Werte bei Deutschen und Geflüchteten
Unterscheiden sich die Geflüchteten, die in Deutschland eine Zuflucht gefunden haben, in ihren politikbezogenen Auffassungen von der deutschen Bevölkerung? Dieses war eine von vielen Fragen, denen das Deutsche Institut der Wirtschaft (DIW) mit weiteren Kollegen in der Kombination aus der Befragung von rund 2.300 Flüchtlingen und Daten aus dem World Value Surveys nachgegangen ist.

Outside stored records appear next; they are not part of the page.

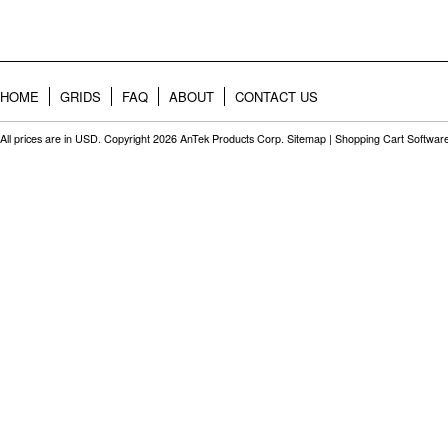
HOME
GRIDS
FAQ
ABOUT
CONTACT US
All prices are in
USD
. Copyright 2026 AnTek Products Corp.
Sitemap
|
Shopping Cart Softwar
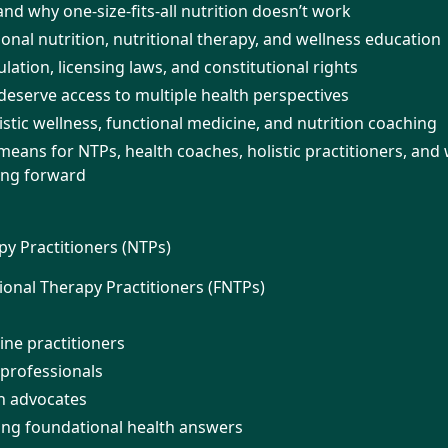
 and why one-size-fits-all nutrition doesn’t work
ional nutrition, nutritional therapy, and wellness education
ation, licensing laws, and constitutional rights
serve access to multiple health perspectives
istic wellness, functional medicine, and nutrition coaching
means for NTPs, health coaches, holistic practitioners, and
ing forward
py Practitioners (NTPs)
ional Therapy Practitioners (FNTPs)
ine practitioners
 professionals
th advocates
ng foundational health answers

Die Studie ist der erste Teil eines Projekts, für die 2.349 geflüchtete Personen von Juni bis Oktober 2016 befragt wurden. In dieser Untersuchung, die vom Institut für Arbeitsmarkt- und Berufsforschung (IAB), dem Forschungszentrum des Bundesamtes für Migration und Flüchtlinge (BAMF-FZ) und dem Sozio-Oekonomische Panel (SOEP) am DIW Berlin durchgeführt wurde, ist damit eine neue Datengrundlage geschaffen worden. Erhoben wurden nicht nur Bildungs- und Erwerbsbiografien, sondern auch Werte und Einstellungen der Geflüchteten.
Die Befragten sind eine Zufallsstichprobe aus der Grundgesamtheit der 529.078 im Ausländerzentralregister erfassten Geflüchteten, die vom 1. 1. 2013 bis zum 31. 1. 2016 in Deutschland eingereist sind und einen Asylantrag gestellt haben.
„Die soziale und kulturelle, aber auch die wirtschaftliche Teilhabe der Geflüchteten wird maßgeblich von ihren Werten und ihrer weiteren Entwicklung abhängen. Geflüchtete stammen vielfach aus diktatorisch regierten Ländern, in denen demokratische Traditionen sowie zivilgesellschaftliche Strukturen schwach ausgebildet oder in den letzten Jahren zerstört worden sind. Inwieweit sich die Erfahrung diktatorischer Regime in einer geringen Unterstützung der Demokratie äußert oder im Gegenteil die Flucht aus solchen Systemen mit besonders ausgeprägten demokratischen Einstellungen verbunden ist, wird hier über die Zustimmung der Befragten zu unterschiedlichen Aussagen zu Regierungsformen und demokratischen Prinzipien ermittelt.“ (Studie, S. 1113)
Die Fragen an die Geflüchteten zur Einstellung zu Regierungsformen und ihrem Verständnis von Demokratie wurden an den World Values Survey angelehnt, was einen Vergleich mit der deutschen Bevölkerung und mit der Bevölkerung in den Herkunftsländern ermöglicht.
96 Prozent der Geflüchteten unterstützen die Aussage, dass man ein demokratisches System haben sollte. Eine Parallele zu den Antworten der deutschen Bevölkerung im World Value Survey. Auch in den beiden anderen Einstellungen zu Regierungsformen ähneln die Geflüchteten in Deutschland den Auffassungen der deutschen Bevölkerung. 21 bzw. 22 Prozent unterstützen die Auffassung „Man sollte einen starken Führer haben, der sich nicht um eine Parlament und um Wahlen kümmern muss“. Eine Auffassung, die in den Herkunftsländern der Geflüchteten von 46 Prozent der Bevölkerung vertreten wird. Ebenso gibt es eine große Mehrheit (70 Prozent) in den Herkunftsländern, dass „Experten und nicht die Regierung entscheiden sollte, was für das Land das Beste sei“ – was von den Geflüchteten in Deutschland und der deutschen Bevölkerung zwar auch mehrheitlich gesehen wird, aber deutlich geringer (55 bzw. 59 Prozent).
Bei den fünf gefragten Einstellungen zur Demokratie sind bei zwei Themen die Unterschiede zum Herkunftsland besonders deutlich. „Frauen haben die gleichen Rechte wie Männer“ unterstützen 92 Prozent der Geflüchteten wie der deutschen Bevölkerung, im Unterschied zu 67 Prozent in den Herkunftsländern. Und der Auffassung „Religionsführer bestimmen letztlich die Auslegung der Gesetze“ stimmen zwar 13 Prozent der Geflüchteten zu, aber auch 8 Prozent der deutschen Bevölkerung. In den Herkunftsländern sind es 55 Prozent der Menschen, die das unterstützen.